Top of Data to use

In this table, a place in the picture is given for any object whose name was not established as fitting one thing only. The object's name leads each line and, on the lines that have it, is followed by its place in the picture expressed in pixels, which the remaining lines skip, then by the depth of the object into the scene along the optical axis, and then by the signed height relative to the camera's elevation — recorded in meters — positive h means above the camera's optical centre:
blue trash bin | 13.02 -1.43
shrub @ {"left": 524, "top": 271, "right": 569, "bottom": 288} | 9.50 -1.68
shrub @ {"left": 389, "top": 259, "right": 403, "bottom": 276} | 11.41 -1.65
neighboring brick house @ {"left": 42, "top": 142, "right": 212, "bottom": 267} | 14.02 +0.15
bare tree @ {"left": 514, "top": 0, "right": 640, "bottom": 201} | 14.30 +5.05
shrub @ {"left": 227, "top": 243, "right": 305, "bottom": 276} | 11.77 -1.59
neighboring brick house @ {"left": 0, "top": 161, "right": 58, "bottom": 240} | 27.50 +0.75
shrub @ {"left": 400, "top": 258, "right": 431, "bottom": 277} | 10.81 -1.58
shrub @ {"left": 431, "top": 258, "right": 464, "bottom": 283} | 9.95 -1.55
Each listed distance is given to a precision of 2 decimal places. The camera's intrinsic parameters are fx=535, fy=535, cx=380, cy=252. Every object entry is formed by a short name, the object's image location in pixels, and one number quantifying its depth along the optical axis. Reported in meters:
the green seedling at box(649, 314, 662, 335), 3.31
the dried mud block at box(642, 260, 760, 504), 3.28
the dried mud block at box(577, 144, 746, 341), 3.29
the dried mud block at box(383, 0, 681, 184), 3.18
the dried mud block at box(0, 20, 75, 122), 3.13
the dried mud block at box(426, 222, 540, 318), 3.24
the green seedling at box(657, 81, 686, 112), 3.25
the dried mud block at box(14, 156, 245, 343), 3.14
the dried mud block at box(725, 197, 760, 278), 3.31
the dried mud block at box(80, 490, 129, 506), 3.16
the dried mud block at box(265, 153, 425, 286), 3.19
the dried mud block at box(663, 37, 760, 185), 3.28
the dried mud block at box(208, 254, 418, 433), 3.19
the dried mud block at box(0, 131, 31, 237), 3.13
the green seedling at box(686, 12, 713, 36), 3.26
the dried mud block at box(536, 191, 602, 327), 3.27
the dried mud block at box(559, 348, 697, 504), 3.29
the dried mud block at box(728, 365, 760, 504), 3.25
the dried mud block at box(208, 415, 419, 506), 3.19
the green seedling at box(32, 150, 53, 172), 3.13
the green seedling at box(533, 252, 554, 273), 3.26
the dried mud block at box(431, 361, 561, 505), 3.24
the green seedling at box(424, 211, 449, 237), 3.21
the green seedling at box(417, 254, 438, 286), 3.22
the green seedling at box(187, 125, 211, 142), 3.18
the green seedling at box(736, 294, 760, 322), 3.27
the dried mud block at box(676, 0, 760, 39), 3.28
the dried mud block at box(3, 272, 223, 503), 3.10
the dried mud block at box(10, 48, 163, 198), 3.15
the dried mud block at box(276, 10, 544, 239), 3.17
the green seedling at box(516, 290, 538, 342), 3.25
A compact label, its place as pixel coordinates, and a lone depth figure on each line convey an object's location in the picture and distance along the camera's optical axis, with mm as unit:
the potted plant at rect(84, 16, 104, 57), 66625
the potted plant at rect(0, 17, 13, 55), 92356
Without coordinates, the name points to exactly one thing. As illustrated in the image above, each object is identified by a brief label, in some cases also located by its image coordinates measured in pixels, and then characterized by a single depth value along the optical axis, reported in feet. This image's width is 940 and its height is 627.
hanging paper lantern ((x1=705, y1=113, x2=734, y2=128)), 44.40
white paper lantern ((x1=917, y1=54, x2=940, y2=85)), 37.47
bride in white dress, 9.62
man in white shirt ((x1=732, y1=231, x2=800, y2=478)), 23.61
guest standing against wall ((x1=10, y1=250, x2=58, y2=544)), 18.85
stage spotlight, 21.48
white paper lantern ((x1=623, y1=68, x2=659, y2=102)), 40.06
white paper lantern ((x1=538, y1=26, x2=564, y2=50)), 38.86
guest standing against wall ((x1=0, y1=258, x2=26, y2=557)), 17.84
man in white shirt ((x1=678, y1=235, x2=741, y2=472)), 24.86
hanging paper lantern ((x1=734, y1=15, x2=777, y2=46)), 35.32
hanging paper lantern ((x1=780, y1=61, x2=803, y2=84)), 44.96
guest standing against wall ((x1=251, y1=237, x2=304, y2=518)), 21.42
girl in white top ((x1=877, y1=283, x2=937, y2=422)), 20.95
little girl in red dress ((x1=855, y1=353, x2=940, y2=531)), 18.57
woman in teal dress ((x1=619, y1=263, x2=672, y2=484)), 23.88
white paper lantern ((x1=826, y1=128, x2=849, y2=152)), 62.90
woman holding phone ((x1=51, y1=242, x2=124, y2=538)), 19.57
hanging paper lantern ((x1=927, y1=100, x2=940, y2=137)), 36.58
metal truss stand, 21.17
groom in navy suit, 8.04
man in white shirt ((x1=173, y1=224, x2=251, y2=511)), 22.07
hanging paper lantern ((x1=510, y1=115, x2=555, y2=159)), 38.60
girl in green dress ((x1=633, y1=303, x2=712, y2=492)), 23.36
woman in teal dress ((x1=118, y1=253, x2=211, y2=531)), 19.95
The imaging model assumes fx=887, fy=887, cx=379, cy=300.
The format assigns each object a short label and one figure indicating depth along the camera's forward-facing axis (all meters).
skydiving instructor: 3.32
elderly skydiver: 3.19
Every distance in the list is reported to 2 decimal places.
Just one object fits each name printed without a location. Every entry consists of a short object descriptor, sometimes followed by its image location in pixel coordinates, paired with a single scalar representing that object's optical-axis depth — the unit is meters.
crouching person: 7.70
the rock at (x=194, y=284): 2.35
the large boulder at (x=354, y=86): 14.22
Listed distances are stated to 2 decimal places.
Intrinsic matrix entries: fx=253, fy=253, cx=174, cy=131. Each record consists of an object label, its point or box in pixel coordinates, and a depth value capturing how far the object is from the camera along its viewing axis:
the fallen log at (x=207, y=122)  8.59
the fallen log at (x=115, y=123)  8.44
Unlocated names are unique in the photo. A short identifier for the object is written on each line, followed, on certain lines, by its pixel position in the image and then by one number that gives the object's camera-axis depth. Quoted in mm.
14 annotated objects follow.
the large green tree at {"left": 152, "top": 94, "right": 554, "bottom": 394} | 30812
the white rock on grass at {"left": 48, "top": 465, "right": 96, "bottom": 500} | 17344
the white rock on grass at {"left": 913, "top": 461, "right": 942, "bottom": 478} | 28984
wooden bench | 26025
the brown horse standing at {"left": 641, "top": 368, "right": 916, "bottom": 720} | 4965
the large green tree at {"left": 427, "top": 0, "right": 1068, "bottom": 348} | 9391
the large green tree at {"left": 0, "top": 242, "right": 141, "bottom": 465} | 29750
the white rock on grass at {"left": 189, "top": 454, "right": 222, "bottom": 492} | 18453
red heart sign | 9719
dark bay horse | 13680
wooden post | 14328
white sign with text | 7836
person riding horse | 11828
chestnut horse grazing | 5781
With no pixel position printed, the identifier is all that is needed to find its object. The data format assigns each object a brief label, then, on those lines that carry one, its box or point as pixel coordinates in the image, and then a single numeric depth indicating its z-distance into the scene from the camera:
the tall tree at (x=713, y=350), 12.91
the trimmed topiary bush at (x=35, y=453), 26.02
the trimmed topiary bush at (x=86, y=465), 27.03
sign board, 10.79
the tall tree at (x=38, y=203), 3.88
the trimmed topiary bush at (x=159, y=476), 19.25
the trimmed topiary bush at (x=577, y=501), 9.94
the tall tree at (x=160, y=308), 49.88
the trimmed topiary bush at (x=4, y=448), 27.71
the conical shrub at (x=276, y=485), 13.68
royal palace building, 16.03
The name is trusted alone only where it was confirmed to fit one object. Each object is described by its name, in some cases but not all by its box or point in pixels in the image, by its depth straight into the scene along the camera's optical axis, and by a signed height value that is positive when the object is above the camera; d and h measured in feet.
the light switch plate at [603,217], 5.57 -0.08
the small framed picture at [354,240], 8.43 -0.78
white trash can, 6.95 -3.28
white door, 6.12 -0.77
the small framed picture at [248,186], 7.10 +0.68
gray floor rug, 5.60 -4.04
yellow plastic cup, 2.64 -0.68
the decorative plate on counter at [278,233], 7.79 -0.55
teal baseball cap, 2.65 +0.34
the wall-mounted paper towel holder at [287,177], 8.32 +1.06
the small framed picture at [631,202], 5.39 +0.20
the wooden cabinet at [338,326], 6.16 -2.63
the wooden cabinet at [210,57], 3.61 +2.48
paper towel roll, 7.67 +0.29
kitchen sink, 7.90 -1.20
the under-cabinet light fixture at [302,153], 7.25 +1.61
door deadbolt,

Bottom of Data to use

Please copy, exactly and with nothing else, the lines above beginning at the line that has "stage spotlight, 21.48" and ending with the line that has "white paper lantern ((x1=826, y1=128, x2=849, y2=152)), 62.90".

stage spotlight, 21.48
white paper lantern ((x1=623, y1=68, x2=659, y2=102)), 40.06
white paper lantern ((x1=538, y1=26, x2=564, y2=50)), 38.86
guest standing against wall ((x1=0, y1=258, x2=26, y2=557)), 17.84
man in white shirt ((x1=678, y1=235, x2=741, y2=472)), 24.86
hanging paper lantern ((x1=734, y1=15, x2=777, y2=46)), 35.32
hanging paper lantern ((x1=780, y1=61, x2=803, y2=84)), 44.96
guest standing against wall ((x1=251, y1=237, x2=304, y2=518)), 21.42
girl in white top ((x1=877, y1=283, x2=937, y2=422)), 20.95
little girl in red dress ((x1=855, y1=353, x2=940, y2=531)), 18.57
woman in teal dress ((x1=619, y1=263, x2=672, y2=484)), 23.88
white paper lantern ((x1=826, y1=128, x2=849, y2=152)), 62.90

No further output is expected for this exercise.